Camera calibration data
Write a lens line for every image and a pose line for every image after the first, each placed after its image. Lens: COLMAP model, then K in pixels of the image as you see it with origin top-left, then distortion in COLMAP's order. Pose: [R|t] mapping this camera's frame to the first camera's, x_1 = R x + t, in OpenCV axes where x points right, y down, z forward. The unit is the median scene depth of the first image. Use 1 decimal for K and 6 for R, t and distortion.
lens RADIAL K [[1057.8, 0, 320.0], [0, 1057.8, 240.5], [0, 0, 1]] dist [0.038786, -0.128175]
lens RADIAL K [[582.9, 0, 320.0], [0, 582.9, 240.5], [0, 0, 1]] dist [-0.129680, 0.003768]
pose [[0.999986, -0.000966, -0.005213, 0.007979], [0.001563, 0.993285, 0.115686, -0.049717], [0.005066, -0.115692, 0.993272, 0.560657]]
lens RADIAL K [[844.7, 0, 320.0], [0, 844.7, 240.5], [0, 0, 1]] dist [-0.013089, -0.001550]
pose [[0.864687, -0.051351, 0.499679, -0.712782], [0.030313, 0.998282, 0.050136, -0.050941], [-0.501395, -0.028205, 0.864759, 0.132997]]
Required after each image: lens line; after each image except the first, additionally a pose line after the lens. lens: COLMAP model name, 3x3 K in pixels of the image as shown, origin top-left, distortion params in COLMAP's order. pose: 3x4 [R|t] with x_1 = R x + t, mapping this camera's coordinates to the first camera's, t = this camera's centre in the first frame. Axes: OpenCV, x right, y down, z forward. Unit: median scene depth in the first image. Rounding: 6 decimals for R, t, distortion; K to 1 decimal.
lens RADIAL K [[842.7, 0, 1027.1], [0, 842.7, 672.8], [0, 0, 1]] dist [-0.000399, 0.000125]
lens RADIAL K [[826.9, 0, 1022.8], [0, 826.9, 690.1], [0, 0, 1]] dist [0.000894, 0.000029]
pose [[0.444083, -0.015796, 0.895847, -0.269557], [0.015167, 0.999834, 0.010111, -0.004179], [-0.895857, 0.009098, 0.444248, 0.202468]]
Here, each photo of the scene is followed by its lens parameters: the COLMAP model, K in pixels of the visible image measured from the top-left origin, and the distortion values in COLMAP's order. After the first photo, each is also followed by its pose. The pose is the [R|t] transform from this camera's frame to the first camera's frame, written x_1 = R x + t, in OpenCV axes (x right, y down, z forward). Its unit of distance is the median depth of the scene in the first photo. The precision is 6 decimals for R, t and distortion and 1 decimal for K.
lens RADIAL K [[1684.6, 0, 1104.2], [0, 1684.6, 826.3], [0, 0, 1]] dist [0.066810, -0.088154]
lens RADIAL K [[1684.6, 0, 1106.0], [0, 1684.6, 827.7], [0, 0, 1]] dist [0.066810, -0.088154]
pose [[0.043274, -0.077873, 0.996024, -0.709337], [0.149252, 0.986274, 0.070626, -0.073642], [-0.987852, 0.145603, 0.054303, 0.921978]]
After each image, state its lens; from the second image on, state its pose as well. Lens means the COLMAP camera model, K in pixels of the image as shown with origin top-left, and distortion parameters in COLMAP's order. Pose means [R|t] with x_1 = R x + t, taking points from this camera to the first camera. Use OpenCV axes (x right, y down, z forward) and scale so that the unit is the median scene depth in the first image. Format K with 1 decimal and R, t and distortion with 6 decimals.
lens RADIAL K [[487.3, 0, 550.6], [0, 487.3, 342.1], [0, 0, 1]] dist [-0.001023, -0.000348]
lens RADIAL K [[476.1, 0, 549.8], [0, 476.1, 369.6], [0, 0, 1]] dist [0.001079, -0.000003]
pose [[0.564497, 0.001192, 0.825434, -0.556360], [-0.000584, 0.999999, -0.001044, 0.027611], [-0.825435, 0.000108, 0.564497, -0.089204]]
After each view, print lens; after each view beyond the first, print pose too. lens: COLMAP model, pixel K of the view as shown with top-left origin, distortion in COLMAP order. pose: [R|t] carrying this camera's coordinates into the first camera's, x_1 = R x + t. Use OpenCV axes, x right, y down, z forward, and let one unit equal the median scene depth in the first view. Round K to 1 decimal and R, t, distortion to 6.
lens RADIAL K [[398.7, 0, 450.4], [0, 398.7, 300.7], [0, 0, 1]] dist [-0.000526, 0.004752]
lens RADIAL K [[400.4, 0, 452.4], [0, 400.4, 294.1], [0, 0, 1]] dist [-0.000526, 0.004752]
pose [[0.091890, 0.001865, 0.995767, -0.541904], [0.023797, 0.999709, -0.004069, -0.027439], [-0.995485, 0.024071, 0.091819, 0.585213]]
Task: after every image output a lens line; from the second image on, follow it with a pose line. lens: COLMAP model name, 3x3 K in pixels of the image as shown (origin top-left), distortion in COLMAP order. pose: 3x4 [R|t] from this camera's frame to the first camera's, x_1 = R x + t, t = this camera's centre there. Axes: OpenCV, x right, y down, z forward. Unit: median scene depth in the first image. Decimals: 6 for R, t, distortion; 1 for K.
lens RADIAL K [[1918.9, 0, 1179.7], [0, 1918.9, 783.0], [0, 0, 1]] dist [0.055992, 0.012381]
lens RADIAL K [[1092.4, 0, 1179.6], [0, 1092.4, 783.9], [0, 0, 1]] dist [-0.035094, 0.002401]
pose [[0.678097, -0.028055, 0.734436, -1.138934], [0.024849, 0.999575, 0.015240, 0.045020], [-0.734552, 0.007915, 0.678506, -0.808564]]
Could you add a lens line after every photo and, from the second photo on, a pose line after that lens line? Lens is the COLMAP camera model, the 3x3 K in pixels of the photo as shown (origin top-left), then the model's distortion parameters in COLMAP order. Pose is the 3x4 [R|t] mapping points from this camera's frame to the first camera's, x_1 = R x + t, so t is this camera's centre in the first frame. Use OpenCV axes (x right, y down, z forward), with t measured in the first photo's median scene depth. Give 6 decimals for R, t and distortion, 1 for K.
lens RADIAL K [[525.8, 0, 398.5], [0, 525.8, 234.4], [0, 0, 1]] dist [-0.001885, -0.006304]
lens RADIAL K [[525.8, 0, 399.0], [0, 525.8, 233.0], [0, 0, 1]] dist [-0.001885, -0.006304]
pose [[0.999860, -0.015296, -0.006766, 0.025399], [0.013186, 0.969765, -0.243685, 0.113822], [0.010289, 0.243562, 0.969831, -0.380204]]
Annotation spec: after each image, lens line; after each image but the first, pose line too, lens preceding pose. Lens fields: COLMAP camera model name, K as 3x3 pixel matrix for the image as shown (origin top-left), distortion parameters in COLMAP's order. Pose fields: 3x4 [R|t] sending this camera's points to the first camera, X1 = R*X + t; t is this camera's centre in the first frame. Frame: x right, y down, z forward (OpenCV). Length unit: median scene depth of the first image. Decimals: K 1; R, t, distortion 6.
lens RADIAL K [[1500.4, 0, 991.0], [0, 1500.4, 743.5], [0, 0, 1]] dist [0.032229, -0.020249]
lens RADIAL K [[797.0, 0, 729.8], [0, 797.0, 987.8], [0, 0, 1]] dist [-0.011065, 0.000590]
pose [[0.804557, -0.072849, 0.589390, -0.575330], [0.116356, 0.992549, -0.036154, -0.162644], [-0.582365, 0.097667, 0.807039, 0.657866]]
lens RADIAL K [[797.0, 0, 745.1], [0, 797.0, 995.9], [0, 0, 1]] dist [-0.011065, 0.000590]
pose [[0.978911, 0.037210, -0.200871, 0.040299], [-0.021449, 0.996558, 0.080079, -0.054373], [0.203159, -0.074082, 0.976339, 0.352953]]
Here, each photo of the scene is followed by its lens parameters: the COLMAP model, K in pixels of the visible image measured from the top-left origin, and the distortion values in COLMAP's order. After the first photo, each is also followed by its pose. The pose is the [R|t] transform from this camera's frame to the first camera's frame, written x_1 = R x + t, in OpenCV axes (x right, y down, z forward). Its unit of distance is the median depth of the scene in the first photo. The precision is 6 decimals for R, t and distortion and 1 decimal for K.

__WHAT YOU WILL DO__
Can you give the listing lines again, from the line containing "Task: after every" through the line containing "dist [0.055992, 0.012381]", with "origin top-left" swapped for "origin upper-left" and nothing else changed?

__THE COMPLETED TASK__
Task: after every image output a lens line; from the second image on, follow it with a pose line. lens: COLMAP model name, 3x3 K in pixels of the image as shown (origin upper-left), distortion in COLMAP order. pose: 3x4 [R|t] from this camera's frame to the first camera's, x_1 = R x + t, t = this camera's centre there. Axes: OpenCV, x right, y down, z forward. Unit: median scene depth in the first image. Decimals: 6 for R, t, distortion; 1 for K.
lens RADIAL K [[1918.9, 0, 1179.7], [0, 1918.9, 783.0], [0, 0, 1]] dist [0.055992, 0.012381]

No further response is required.